Tuesday, July 14, 2020

#196 / What's Our Motto?

E pluribus unum appears on our dollar bill - and in some other places, too. In 1956, it became the official "motto" of the United States of America: "Out of many, one."

In a column published in the June 10, 2020, edition of The New York Times, Thomas L. Friedman suggests that we should reconsider our motto. Friedman is partial to the following formulation: 

Out Of Many, We

While I am a big fan of "we," which recognizes that we are not just a collection of individuals, but are "in this life together," I worry that Friedman may be a bit off target in this suggestion. Certainly, the "Out of many, we" idea is a lot better than, "Out of many ME," which Friedman suggests is the motto that would be preferred by our current president and his acolytes.

I am not for that motto, for sure! Saying, "WE" does celebrate our connection, in one way, suggesting that the nation is something more than a mere collection of individual persons. I do think that is an important point to stress.

However, "we" can also be read in a way that emphasizes differences and disconnection. And that is actually Friedman's point, the way I read him. Here is how he puts it near the end of his column: "'Out of many, we' summons us all to a deeper commitment to pluralism," recognizing the equality of all our differences. As Friedman sees it, we aren't, really, "one" nation, but we are a lot of different communities that all happen to live in the same place, governed by the same government. What our "motto" should do, as Friedman presents his case, is to build everyone's respect for each different community.

Again, who can disagree that we need to celebrate our diversity, which is such a strength? But do we really want to suggest that the nation is just a collection of diverse "communities," which need to respect each other, but actually have no underlying unity?
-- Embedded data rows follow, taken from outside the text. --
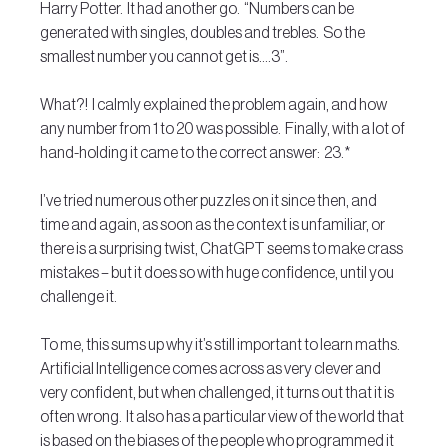
Harry Potter.  It had another go.  “Numbers can be 
generated with singles, doubles and trebles.  So the 
smallest number you cannot get is….3”.
What?!  I calmly explained the problem again, and how 
any number from 1 to 20 was possible.  Finally, with a lot of 
hand-holding it came to the correct answer:  23.*
I’ve tried numerous other puzzles on it since then, and 
time and again, as soon as the context is unfamiliar, or 
there is a surprising twist, ChatGPT seems to make crass 
mistakes – but it does so with huge confidence, until you 
challenge it.
To me, this sums up why it’s still important to learn maths.  
Artificial Intelligence comes across as very clever and 
very confident, but when challenged, it turns out that it is 
often wrong.  It also has a particular view of the world that 
is based on the biases of the people who programmed it 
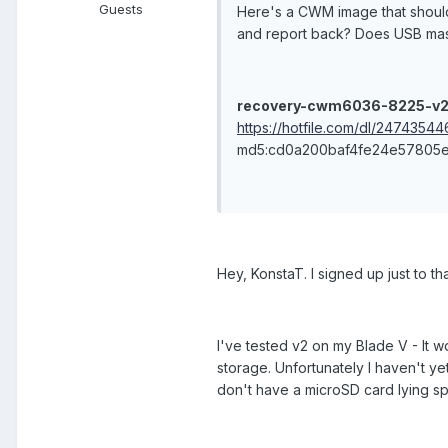
Guests
Here's a CWM image that should
and report back? Does USB mas
recovery-cwm6036-8225-v2
https://hotfile.com/dl/247435
md5:cd0a200baf4fe24e57805
Hey, KonstaT. I signed up just to th
I've tested v2 on my Blade V - It wo
storage. Unfortunately I haven't ye
don't have a microSD card lying sp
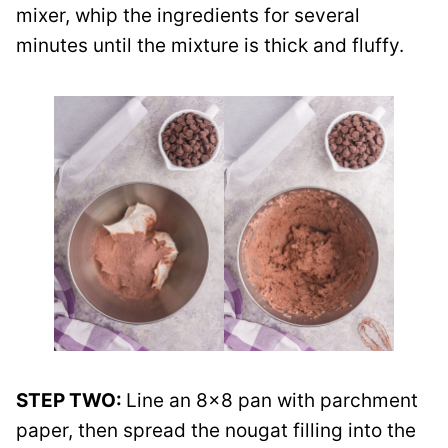
mixer, whip the ingredients for several
minutes until the mixture is thick and fluffy.
STEP TWO:
Line an 8×8 pan with parchment
paper, then spread the nougat filling into the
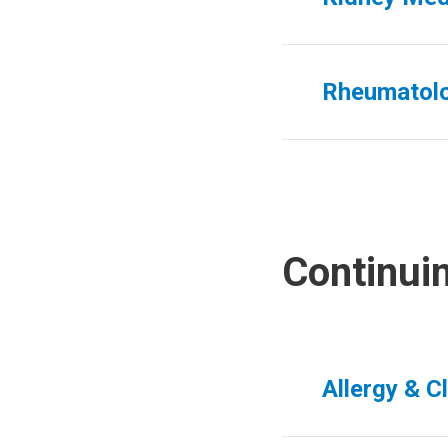
Rheumatol
Continui
Allergy & C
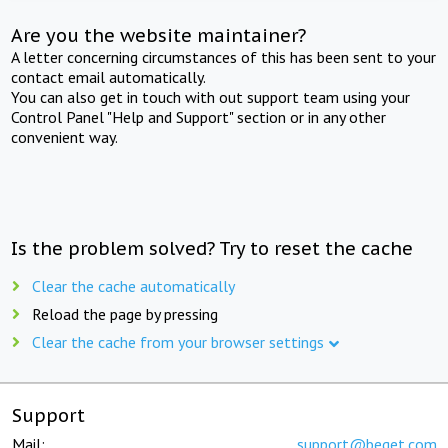
Are you the website maintainer?
A letter concerning circumstances of this has been sent to your
contact email automatically.
You can also get in touch with out support team using your
Control Panel "Help and Support" section or in any other
convenient way.
Is the problem solved? Try to reset the cache
Clear the cache automatically
Reload the page by pressing
Clear the cache from your browser settings
Support
Mail:
support@beget.com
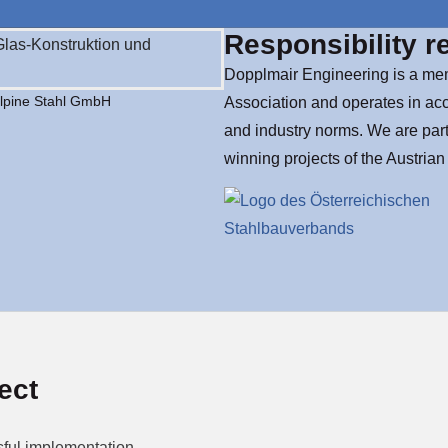
Responsibility r
Dopplmair Engineering is a mem
alpine Stahl GmbH
Association and operates in ac
and industry norms. We are part
winning projects of the Austria
ect
ful implementation.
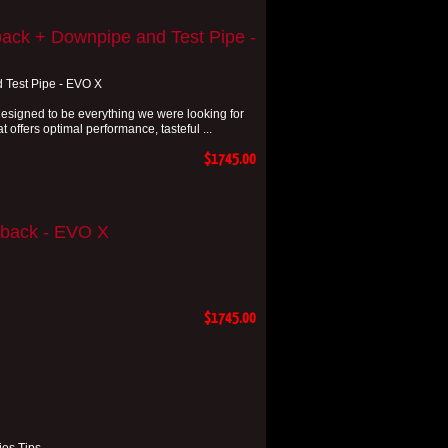
ack + Downpipe and Test Pipe -
 Test Pipe - EVO X
signed to be everything we were looking for
 offers optimal performance, tasteful ...
$1745.00
-back - EVO X
$1745.00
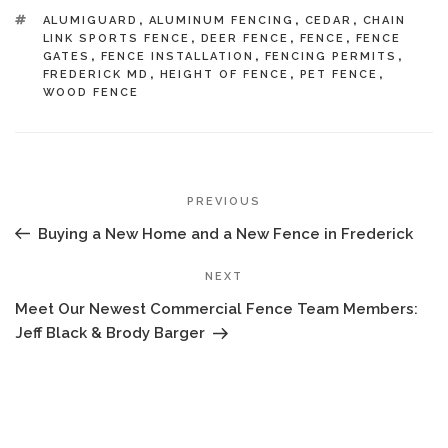
TAGS
ALUMIGUARD
,
ALUMINUM FENCING
,
CEDAR
,
CHAIN
LINK SPORTS FENCE
,
DEER FENCE
,
FENCE
,
FENCE
GATES
,
FENCE INSTALLATION
,
FENCING PERMITS
,
FREDERICK MD
,
HEIGHT OF FENCE
,
PET FENCE
,
WOOD FENCE
POST
Previous
PREVIOUS
NAVIGATION
Post
Buying a New Home and a New Fence in Frederick
Next
NEXT
Post
Meet Our Newest Commercial Fence Team Members:
Jeff Black & Brody Barger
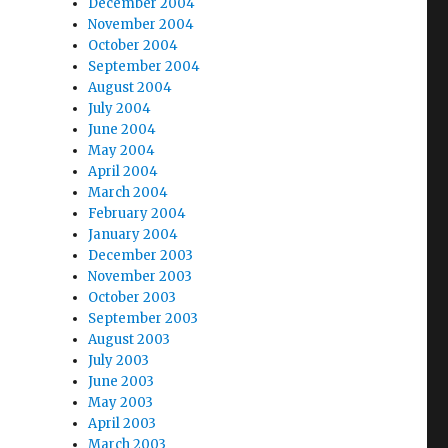
December 2004
November 2004
October 2004
September 2004
August 2004
July 2004
June 2004
May 2004
April 2004
March 2004
February 2004
January 2004
December 2003
November 2003
October 2003
September 2003
August 2003
July 2003
June 2003
May 2003
April 2003
March 2003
I am nervous about that. That is not the way I see the United States of America. For my part, I favor using our existing "motto" as a test of what we must do, and what we must achieve in fact. Celebrating that we are truly "many," and diverse, we must discover that we are not only a set of diverse communities, each deserving of separate respect, but that, in fact, out of our many communities we will insist that we are truly "one."